Послу объяснили неприятную ситуацию, пообещали показать в подтверждение спящих, отчего тот дипломатично отказался. Настроение мавра ухудшилось. Он перестал улыбаться, часто поглядывал в пирогу на слуг, не знал, что предпринять.

– Ты тоже бай-бай, – предложил Баррутиа. – Жуан проснется и отпустит сынишку, – пообещал он, сам тому не веря.

– Мы заранее договорились, – запротестовал посланник. – Разве нельзя забрать Хуана без благословения отца?

– Сеньор капитан не назначил офицеров в свиту сына, – важно заметил писарь, не осмеливаясь отпустить мальчугана без Карвальо.

– Я думал, вы отправитесь вместе с нами, – обиделся туземец. – Мне велели забрать и капитанов второго корабля. Неужели они отказываются посетить дом правителя?

– О нет, – поторопился успокоить его Баррутиа. – Мы с радостью приняли ваше приглашение, но существует дисциплина… Без приказа я не могу покинуть судно.

Мавр недоверчиво покачал головой, однако спорить не стал.

– Иногда матросы уплывают на берег, – попытался убедить его писарь, – за это их строго наказывают.

– Я возьму с собой господ Эспиносу и Элькано, – решил советник, боявшийся вернуться в город без испанцев.

– Сеньор капитан разгневается, – закачал головою Баррутиа.

– Что мне делать? – растерялся посол.

– Ждать, пока Хуан получит позволение выйти на берег, а фактор – приказ снабдить его подарками для сына властителя.

Мавр обернулся к толмачу, Пигафетта молчал.

– «Вы приплыли к нам на волнах, как горы» (Коран, сур. 2), – сказал мусульманин, – мы будем терпеливы, как они. Я прибуду за вами завтра… Или послезавтра. Пусть печаль наследника падет на ваши плечи, не даст вам покоя.

– Пусть сам приплывет на «Тринидад»! – воскликнул Антонио. – Он ведь не видел каравелл.

– Наследник покидает дворец только с властителем для охоты или праздников, – важно сообщил туземец, воздел руки к небу и пригласил в свидетели Пророка.

– Вам придется недолго ждать, – заверил Баррутиа. – Я ускорю дело. Посол откланялся, спустился в пирогу. Под бой барабанов и звон литавр она церемонно отчалила от флагмана, направилась в город по зеленовато-голубой поверхности залива, прогретой жарким солнцем. Перья на флагштоке развевались переливчатым хохолком попугая, от пекла нырнувшего в лужу и брюшком бороздившего воду.

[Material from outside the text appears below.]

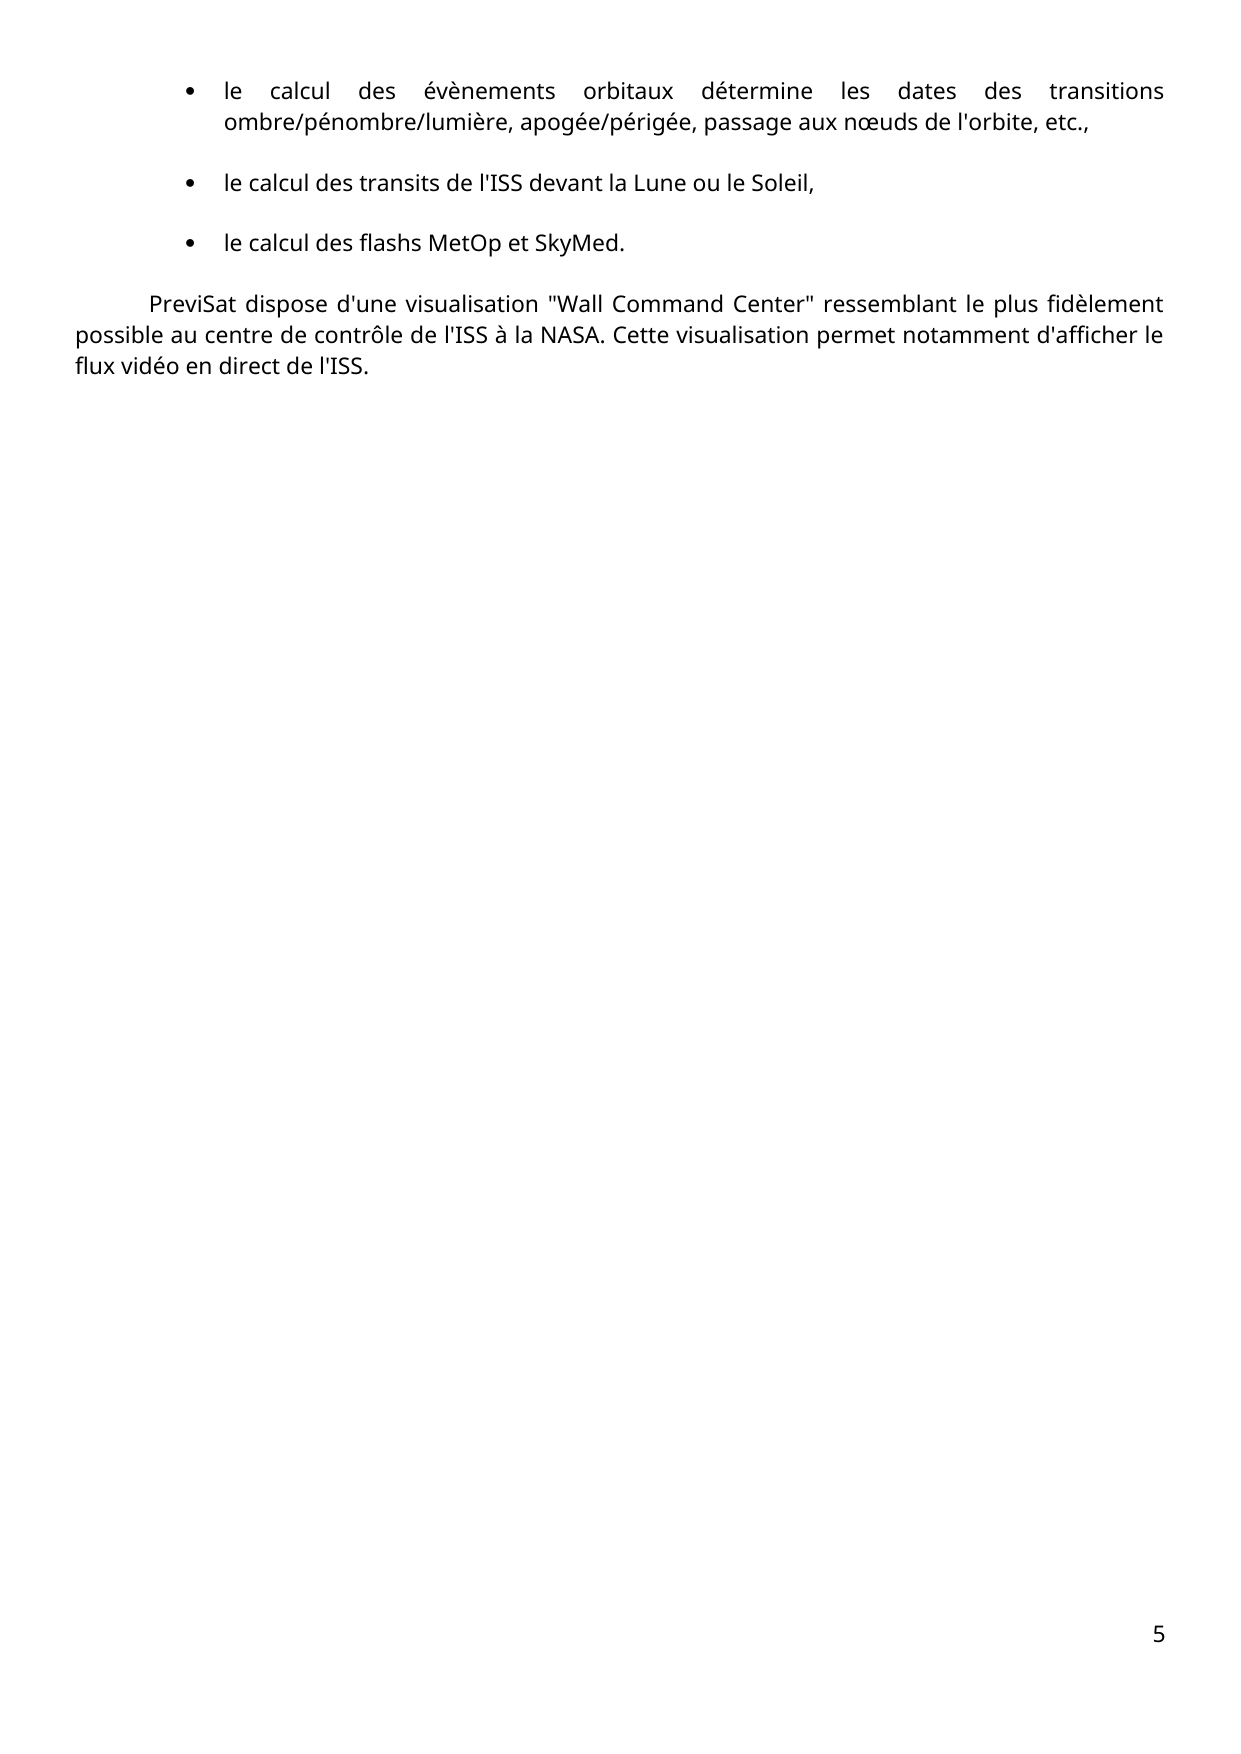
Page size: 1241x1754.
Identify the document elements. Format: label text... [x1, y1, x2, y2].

Со стоявших неподалеку джонок послышались приветствия, шум и стук, будто били палками по дощатым бортам. Туземцы приветствовали старейшин. Мелкие лодки расступались перед пирогой, почтительно провожали глашатая воли Сирипады.

На берегу вождей ожидали слоны, предназначавшиеся для сына Карвальо и его сопровождавших. Украшенные цветами и богатыми уборами, огромные животные лениво махали ушами, тянулись к воде. В тени деревьев отдыхали обнаженные воины. Грязные серые тряпки прикрывали бедра, рядом с маврами лежало стальное оружие.

С лодок на мокром песке шла бойкая торговля рыбой, фруктами, украшениями из раковин и цветных камешков, амулетами, крабами, овощами – всеми богатствами Борнео и соседних островов.